Supported Task Suites:
libero_spatial: 10 spatial reasoning tasks
libero_object: 10 object interaction tasks
libero_goal: 10 goal-oriented tasks
libero_10: 10 long-horizon manipulation tasks
libero_90: 90 diverse manipulation tasks
libero_all: 130 tasks from all suites
Features:
CPU/GPU rendering support
Multi-environment parallel rollout
Task initialization from dataset states
Each environment can run different tasks simultaneously
Action space: 7-DoF (position, rotation, gripper)
Configuration:
[validation]
dataset.name = "libero"
dataset.subset = "libero_10"
dataset.split = "val"
[vla]
num_envs = 8 # parallel environments per rank
Data Source: LIBERO GitHub
BEHAVIOR-1K (IsaacSim-based)
BEHAVIOR-1K is a large-scale benchmark built on OmniGibson/IsaacSim for household manipulation tasks.
Features:
GPU-accelerated physics simulation
1000+ diverse household tasks
Photorealistic rendering
Task descriptions from BEHAVIOR benchmark
Action space in B1K Neurips’25 challenge: 23-DoF
Configuration:
[validation]
dataset.name = "b1k"
dataset.subset = "b1k"
[vla]
num_envs = 4
height = 256
width = 256
Requirements:
NVIDIA GPU with RT Cores (L20, L40, or RTX series)
OmniGibson installation
BEHAVIOR-1K dataset
Data Source: Available through OmniGibson
Reinforcement Learning Algorithms
Cosmos-RL supports multiple RL algorithms optimized for VLA training:
GRPO (Group Relative Policy Optimization)

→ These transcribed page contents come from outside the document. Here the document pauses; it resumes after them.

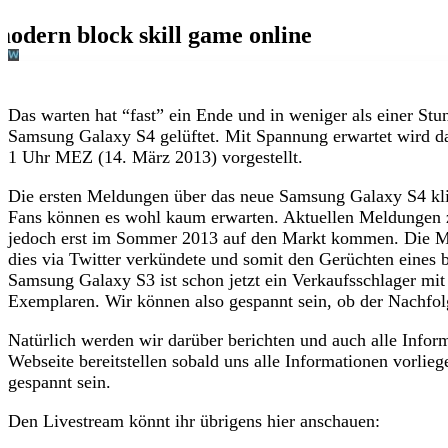
Das warten hat “fast” ein Ende und in weniger als einer S
Samsung Galaxy S4 gelüftet. Mit Spannung erwartet wird 
1 Uhr MEZ (14. März 2013) vorgestellt.
Die ersten Meldungen über das neue Samsung Galaxy S4 kli
Fans können es wohl kaum erwarten. Aktuellen Meldungen 
jedoch erst im Sommer 2013 auf den Markt kommen. Die Me
dies via Twitter verkündete und somit den Gerüchten eines 
Samsung Galaxy S3 ist schon jetzt ein Verkaufsschlager mit
Exemplaren. Wir können also gespannt sein, ob der Nachfol
Natürlich werden wir darüber berichten und auch alle Inform
Webseite bereitstellen sobald uns alle Informationen vorlieg
gespannt sein.
Den Livestream könnt ihr übrigens hier anschauen:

GRPO is a policy gradient algorithm designed for efficient on-policy learning without requiring a critic network.
Key Features:
No value function / critic network needed
Group-based advantage estimation using relative rewards
Efficient for VLA training with sparse rewards
Supports reward filtering to remove outliers
Algorithm Configuration:
[train.train_policy]
type = "grpo"
trainer_type = "grpo_vla" # or "grpo_pi05" for PI models
variant = "dapo"
temperature = 1.6
epsilon_low = 0.2
epsilon_high = 0.28
lower_bound_ratio = 10.0
kl_beta = 0.0
How It Works:
Generate multiple rollouts per task
Compute relative advantages within each group (task)
Use policy gradient with clipped objective
Update policy based on advantage signals
Change to dapo variant if need asymmetric clipping or dynamic sampling
Quick Start
1. Configure the training recipe by editing toml files under configs/openvla-oft/ or configs/pi05/.
2. Prepare the simulator environment:
For LIBERO:
cd /your/workspace/cosmos-rl
uv sync --extra vla
# or
pip install -e .[vla]
ROBOT_PLATFORM=LIBERO \
uv run cosmos-rl --config configs/openvla-oft/openvla-oft-7b-fsdp2-8p8r-colocate.toml \
--log-dir logs \
cosmos_rl/tools/dataset/libero_grpo.py
For BEHAVIOR-1K:
cd /your/workspace/cosmos-rl
apt install python3-dev # if necessary
uv sync
source .venv/bin/activate
cd /your/workspace
git clone -b v3.7.2 https://github.com/StanfordVL/BEHAVIOR-1K.git
cd BEHAVIOR-1K
uv add pip cffi==1.17.1 # if necessary
apt install -y libsm6 libxt6 libglu1-mesa
UV_LINK_MODE=hardlink ./setup.sh --omnigibson --bddl --joylo --confirm-no-conda --accept-nvidia-eula
3. Prepare the pretrained model:
For PI0.5:
We prepared PI0.5 models ranked 2nd in the Neurips’25 BEHAVIOR-1K challenge, converted to PyTorch format
Download from fwd4xl/pi05-b1k-pt12-cs32-v1
4. Launch training:
For OpenVLA-OFT:
ROBOT_PLATFORM=LIBERO \
uv run cosmos-rl --config configs/openvla-oft/openvla-oft-7b-fsdp2-8p8r-colocate.toml \
cosmos_rl/tools/dataset/libero_grpo.py
For PI0.5:
uv run cosmos-rl --config configs/pi05/pi05-b1k-grpo-colocate.toml \
cosmos_rl/tools/dataset/b1k_grpo.py